Items listed in a dataset
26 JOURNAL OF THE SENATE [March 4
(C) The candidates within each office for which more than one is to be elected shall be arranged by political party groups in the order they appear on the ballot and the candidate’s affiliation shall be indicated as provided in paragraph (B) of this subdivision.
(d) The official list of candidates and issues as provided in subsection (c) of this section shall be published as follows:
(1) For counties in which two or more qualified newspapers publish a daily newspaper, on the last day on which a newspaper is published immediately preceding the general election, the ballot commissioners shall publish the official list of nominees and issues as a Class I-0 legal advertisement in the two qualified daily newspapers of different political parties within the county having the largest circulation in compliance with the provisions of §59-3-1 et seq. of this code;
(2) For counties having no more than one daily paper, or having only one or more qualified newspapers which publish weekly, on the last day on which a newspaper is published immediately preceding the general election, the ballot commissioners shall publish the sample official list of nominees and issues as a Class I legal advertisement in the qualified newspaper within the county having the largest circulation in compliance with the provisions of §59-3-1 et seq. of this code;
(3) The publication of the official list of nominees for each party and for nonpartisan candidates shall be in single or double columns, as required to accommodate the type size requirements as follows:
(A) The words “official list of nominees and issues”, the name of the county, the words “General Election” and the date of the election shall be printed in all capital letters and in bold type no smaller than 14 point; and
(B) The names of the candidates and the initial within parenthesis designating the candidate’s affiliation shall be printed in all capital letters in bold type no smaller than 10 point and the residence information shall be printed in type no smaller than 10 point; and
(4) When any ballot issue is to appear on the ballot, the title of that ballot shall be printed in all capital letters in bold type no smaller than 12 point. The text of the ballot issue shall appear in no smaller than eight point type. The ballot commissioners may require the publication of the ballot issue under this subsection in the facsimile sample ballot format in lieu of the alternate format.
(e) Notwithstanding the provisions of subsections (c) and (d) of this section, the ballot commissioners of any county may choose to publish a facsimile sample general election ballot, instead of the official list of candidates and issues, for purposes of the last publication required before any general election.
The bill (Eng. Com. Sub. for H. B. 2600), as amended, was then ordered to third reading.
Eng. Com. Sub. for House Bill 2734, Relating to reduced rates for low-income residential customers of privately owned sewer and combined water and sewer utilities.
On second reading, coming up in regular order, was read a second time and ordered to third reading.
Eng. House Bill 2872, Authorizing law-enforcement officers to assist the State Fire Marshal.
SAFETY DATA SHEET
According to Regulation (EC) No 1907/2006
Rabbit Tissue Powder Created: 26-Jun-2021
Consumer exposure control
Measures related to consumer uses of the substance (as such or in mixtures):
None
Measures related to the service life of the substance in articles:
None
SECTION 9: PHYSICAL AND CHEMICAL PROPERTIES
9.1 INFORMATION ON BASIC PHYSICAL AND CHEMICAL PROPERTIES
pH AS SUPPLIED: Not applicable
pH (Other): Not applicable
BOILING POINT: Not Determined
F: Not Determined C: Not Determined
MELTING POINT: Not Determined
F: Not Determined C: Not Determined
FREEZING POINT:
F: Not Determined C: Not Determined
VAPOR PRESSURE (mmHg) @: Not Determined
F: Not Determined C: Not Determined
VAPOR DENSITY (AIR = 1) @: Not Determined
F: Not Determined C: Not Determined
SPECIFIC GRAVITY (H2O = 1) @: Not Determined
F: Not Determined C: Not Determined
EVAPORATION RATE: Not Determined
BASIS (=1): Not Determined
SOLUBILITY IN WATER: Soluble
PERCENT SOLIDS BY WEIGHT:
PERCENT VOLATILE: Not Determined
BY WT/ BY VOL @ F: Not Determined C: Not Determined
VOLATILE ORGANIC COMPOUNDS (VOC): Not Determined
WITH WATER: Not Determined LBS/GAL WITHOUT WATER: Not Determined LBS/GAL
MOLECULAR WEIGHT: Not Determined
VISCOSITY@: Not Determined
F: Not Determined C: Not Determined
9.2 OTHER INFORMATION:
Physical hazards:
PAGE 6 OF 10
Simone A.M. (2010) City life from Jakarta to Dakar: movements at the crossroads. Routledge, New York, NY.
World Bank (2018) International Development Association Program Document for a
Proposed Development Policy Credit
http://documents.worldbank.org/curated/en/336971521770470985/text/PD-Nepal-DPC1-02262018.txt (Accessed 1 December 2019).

EXERCISE AIM
Reproduce the full set of entries above exactly, without dropping a line.

RESPONSE
26 JOURNAL OF THE SENATE [March 4
(C) The candidates within each office for which more than one is to be elected shall be arranged by political party groups in the order they appear on the ballot and the candidate’s affiliation shall be indicated as provided in paragraph (B) of this subdivision.
(d) The official list of candidates and issues as provided in subsection (c) of this section shall be published as follows:
(1) For counties in which two or more qualified newspapers publish a daily newspaper, on the last day on which a newspaper is published immediately preceding the general election, the ballot commissioners shall publish the official list of nominees and issues as a Class I-0 legal advertisement in the two qualified daily newspapers of different political parties within the county having the largest circulation in compliance with the provisions of §59-3-1 et seq. of this code;
(2) For counties having no more than one daily paper, or having only one or more qualified newspapers which publish weekly, on the last day on which a newspaper is published immediately preceding the general election, the ballot commissioners shall publish the sample official list of nominees and issues as a Class I legal advertisement in the qualified newspaper within the county having the largest circulation in compliance with the provisions of §59-3-1 et seq. of this code;
(3) The publication of the official list of nominees for each party and for nonpartisan candidates shall be in single or double columns, as required to accommodate the type size requirements as follows:
(A) The words “official list of nominees and issues”, the name of the county, the words “General Election” and the date of the election shall be printed in all capital letters and in bold type no smaller than 14 point; and
(B) The names of the candidates and the initial within parenthesis designating the candidate’s affiliation shall be printed in all capital letters in bold type no smaller than 10 point and the residence information shall be printed in type no smaller than 10 point; and
(4) When any ballot issue is to appear on the ballot, the title of that ballot shall be printed in all capital letters in bold type no smaller than 12 point. The text of the ballot issue shall appear in no smaller than eight point type. The ballot commissioners may require the publication of the ballot issue under this subsection in the facsimile sample ballot format in lieu of the alternate format.
(e) Notwithstanding the provisions of subsections (c) and (d) of this section, the ballot commissioners of any county may choose to publish a facsimile sample general election ballot, instead of the official list of candidates and issues, for purposes of the last publication required before any general election.
The bill (Eng. Com. Sub. for H. B. 2600), as amended, was then ordered to third reading.
Eng. Com. Sub. for House Bill 2734, Relating to reduced rates for low-income residential customers of privately owned sewer and combined water and sewer utilities.
On second reading, coming up in regular order, was read a second time and ordered to third reading.
Eng. House Bill 2872, Authorizing law-enforcement officers to assist the State Fire Marshal.
SAFETY DATA SHEET
According to Regulation (EC) No 1907/2006
Rabbit Tissue Powder Created: 26-Jun-2021
Consumer exposure control
Measures related to consumer uses of the substance (as such or in mixtures):
None
Measures related to the service life of the substance in articles:
None
SECTION 9: PHYSICAL AND CHEMICAL PROPERTIES
9.1 INFORMATION ON BASIC PHYSICAL AND CHEMICAL PROPERTIES
pH AS SUPPLIED: Not applicable
pH (Other): Not applicable
BOILING POINT: Not Determined
F: Not Determined C: Not Determined
MELTING POINT: Not Determined
F: Not Determined C: Not Determined
FREEZING POINT:
F: Not Determined C: Not Determined
VAPOR PRESSURE (mmHg) @: Not Determined
F: Not Determined C: Not Determined
VAPOR DENSITY (AIR = 1) @: Not Determined
F: Not Determined C: Not Determined
SPECIFIC GRAVITY (H2O = 1) @: Not Determined
F: Not Determined C: Not Determined
EVAPORATION RATE: Not Determined
BASIS (=1): Not Determined
SOLUBILITY IN WATER: Soluble
PERCENT SOLIDS BY WEIGHT:
PERCENT VOLATILE: Not Determined
BY WT/ BY VOL @ F: Not Determined C: Not Determined
VOLATILE ORGANIC COMPOUNDS (VOC): Not Determined
WITH WATER: Not Determined LBS/GAL WITHOUT WATER: Not Determined LBS/GAL
MOLECULAR WEIGHT: Not Determined
VISCOSITY@: Not Determined
F: Not Determined C: Not Determined
9.2 OTHER INFORMATION:
Physical hazards:
PAGE 6 OF 10
Simone A.M. (2010) City life from Jakarta to Dakar: movements at the crossroads. Routledge, New York, NY.
World Bank (2018) International Development Association Program Document for a
Proposed Development Policy Credit
http://documents.worldbank.org/curated/en/336971521770470985/text/PD-Nepal-DPC1-02262018.txt (Accessed 1 December 2019).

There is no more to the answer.